Cross-Border Work

Are you employed by Maastricht University and do you (continue to) live in Belgium or Germany* during your employment in the Netherlands? In this case, you are a ‘cross-border worker’. Your situation may significantly change in terms of taxation and social security.

Residence permit

If you do not have an EU nationality and you do not (want) live in the Netherlands, you are responsible for having a residence permit for Belgium or Germany throughout your employment.* We cannot assist with applying for residence permits for third countries.

In case that you, as a non-EU national, live abroad and work in a non-academic job, you also need a work permit to work in the Netherlands.

Social security

The country where your social security is covered depends on several factors. Changes to these can consequently switch your coverage from one country to the other. This is influenced by e.g. the balance between your work time on-campus and at home, your ancillary activities, other employments or whether you have a civil servant position in another country.

Changing social security from one country to the other affects in which country you need to take out your health insurance, your (state) pension, unemployment benefit, sickness benefit and special types of leave. It also affects the salary you receive from Maastricht University.

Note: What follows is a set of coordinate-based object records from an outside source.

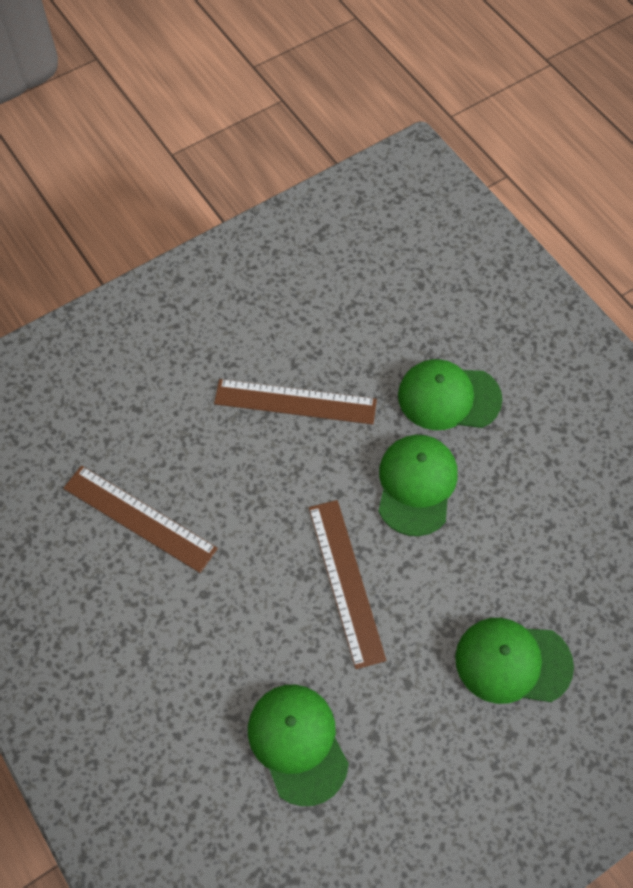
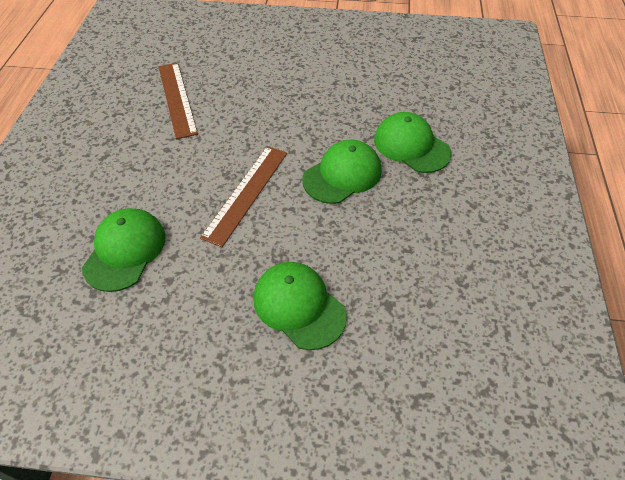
camera: 40 degrees right, 10 degrees down
(295, 402) = (316, 98): brown ruler -> none

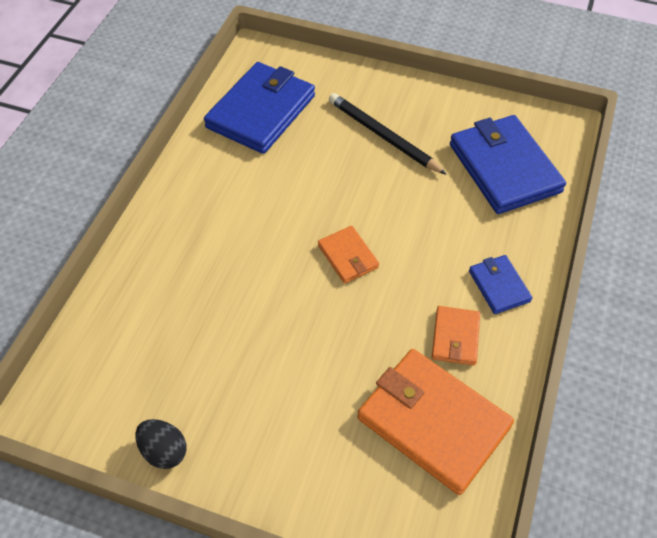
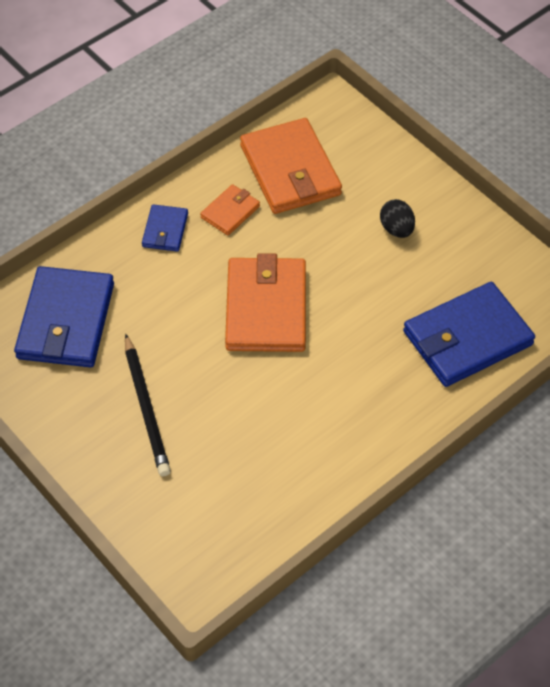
camera: 150 degrees left, 0 degrees up
(164, 451) = (489, 236): black egg -> black egg (396, 229)
(261, 111) = (246, 500): blue wallet -> blue wallet (467, 338)
(348, 256) = (266, 308): orange wallet -> orange wallet, size x2.01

During the onboarding process for new cross-border employees, we will ask you to fill out a questionnaire to determine your social security position. During your employment, cross-border employees need to be attentive to changing circumstances and if necessary request to re-assess their social security status. 

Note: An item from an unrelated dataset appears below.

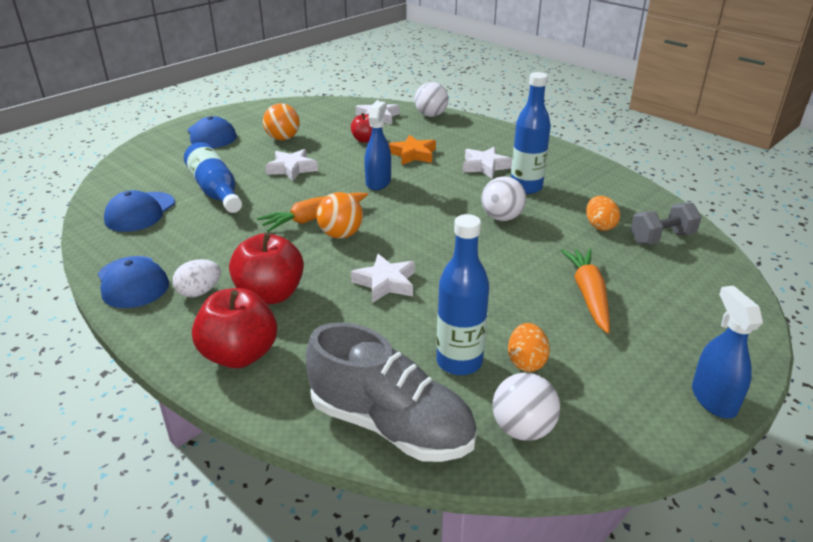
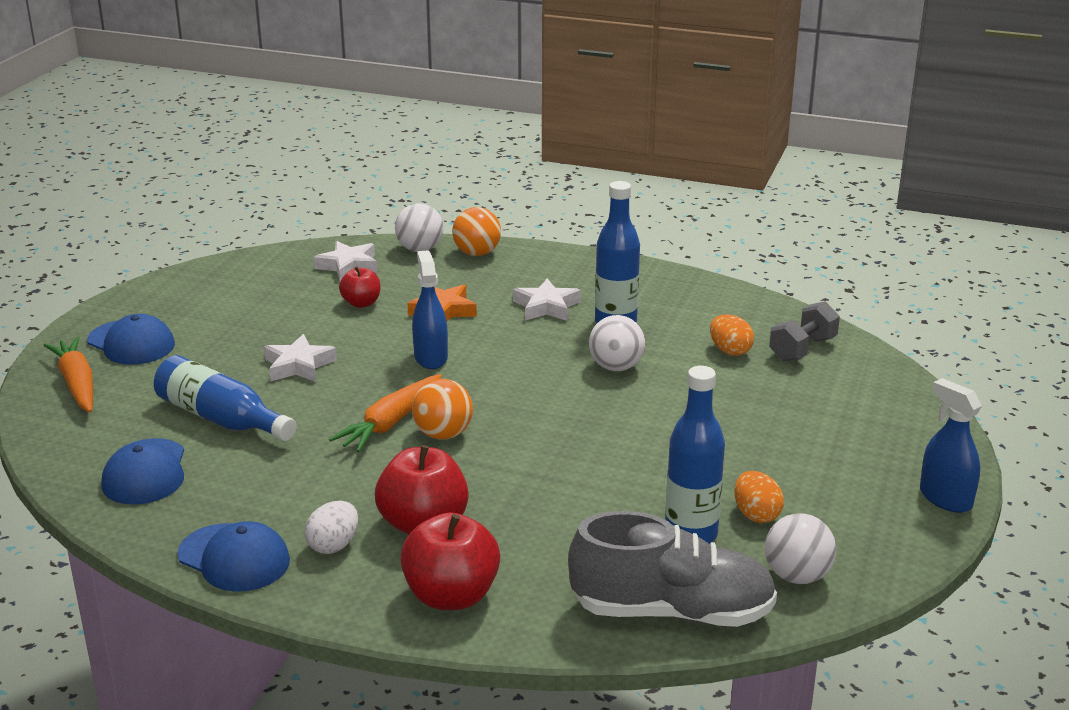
camera: 25 degrees left, 5 degrees down
(283, 138) = (243, 325): orange ball -> orange ball (477, 253)
(385, 283) = (545, 476): white star -> none
(588, 295) = (769, 430): orange carrot -> orange carrot (77, 384)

Maastricht University cannot provide tailored advice to (new) employees about which social security system is better because of the personal nature of this question. 

For more information about on cross-border work, please visit our cross-border work information page on Umployee

Taxation

Because Maastricht University is an organization subject to public law, employees living in Belgium and Germany pay wage tax in the Netherlands according to the respective bilateral tax treaty.

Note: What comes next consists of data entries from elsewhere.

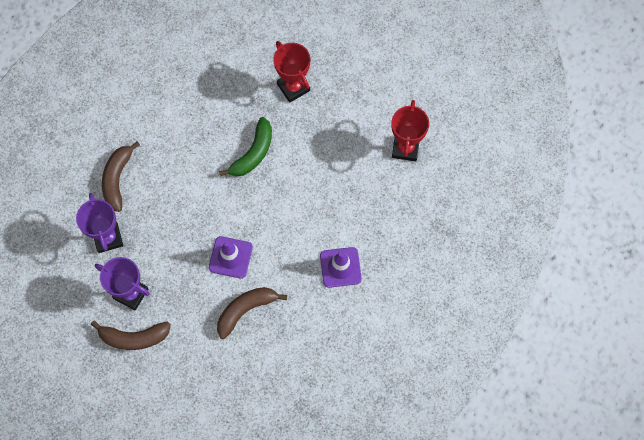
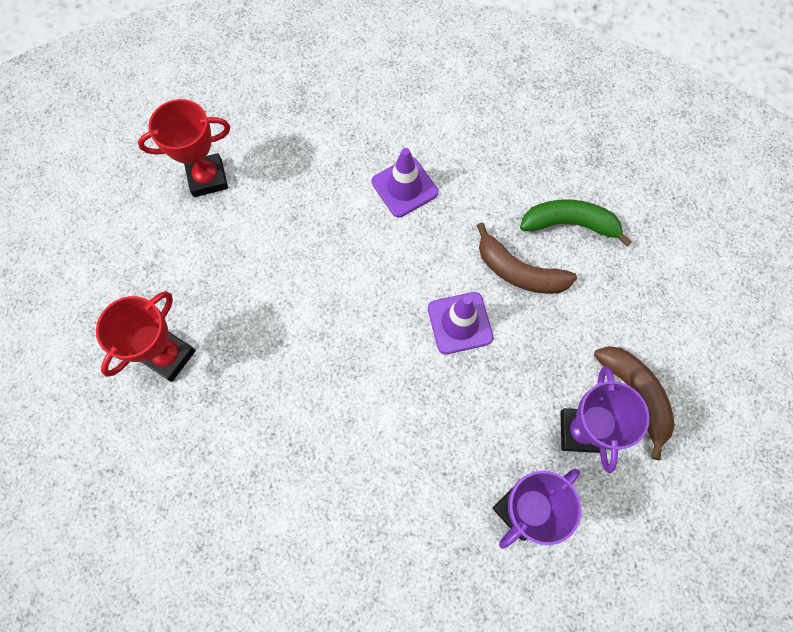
camera: 115 degrees left, 0 degrees up
(117, 179) = (425, 546): brown banana -> none
(253, 153) = (295, 364): green banana -> green banana (570, 224)

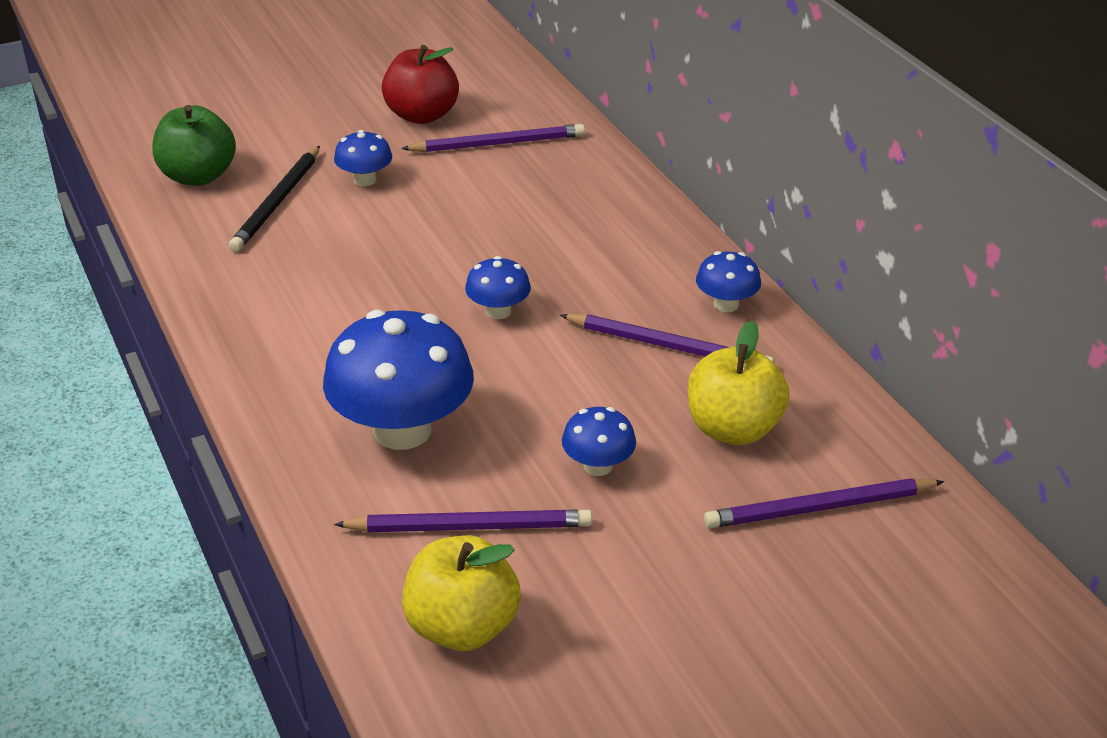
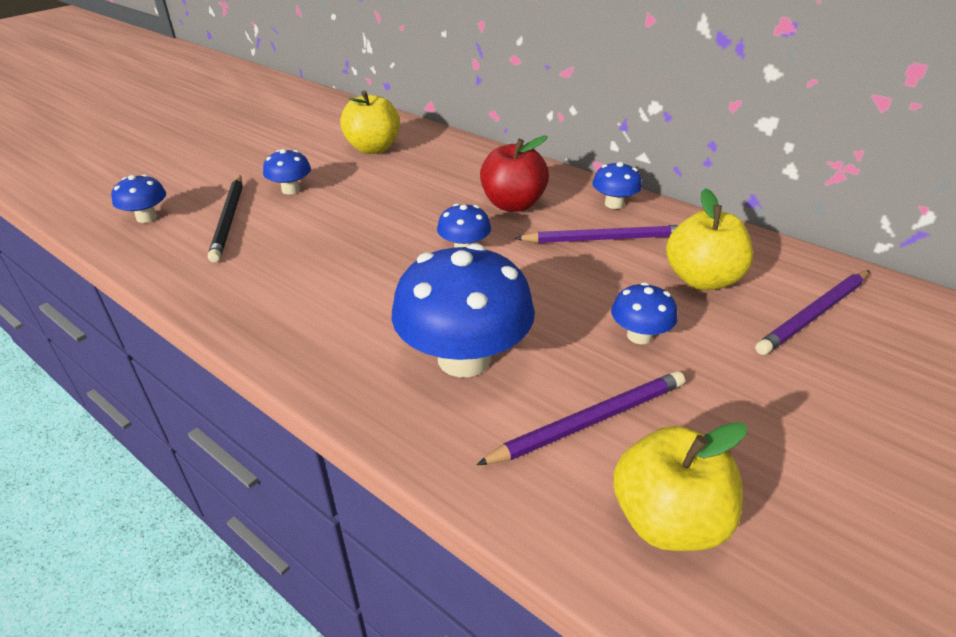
camera: 25 degrees left, 0 degrees up
(198, 176) = (147, 217): green apple -> blue mushroom
(422, 115) = (304, 143): red apple -> red apple (513, 204)
(498, 144) = (373, 148): purple pencil -> yellow apple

There is one important exception: teaching staff living in Belgium. If you live in Belgium and teach in the Netherlands, you are liable to pay wage tax in Belgium for the first two years of your employment contract. This does not apply to PhD candidates with no teaching duties.

* Long distance working from other countries than BE or DE is only permitted after positive advice from all relevant parties (your line-manager, faculty, HR, legal affairs and finance) and that only in exceptional cases.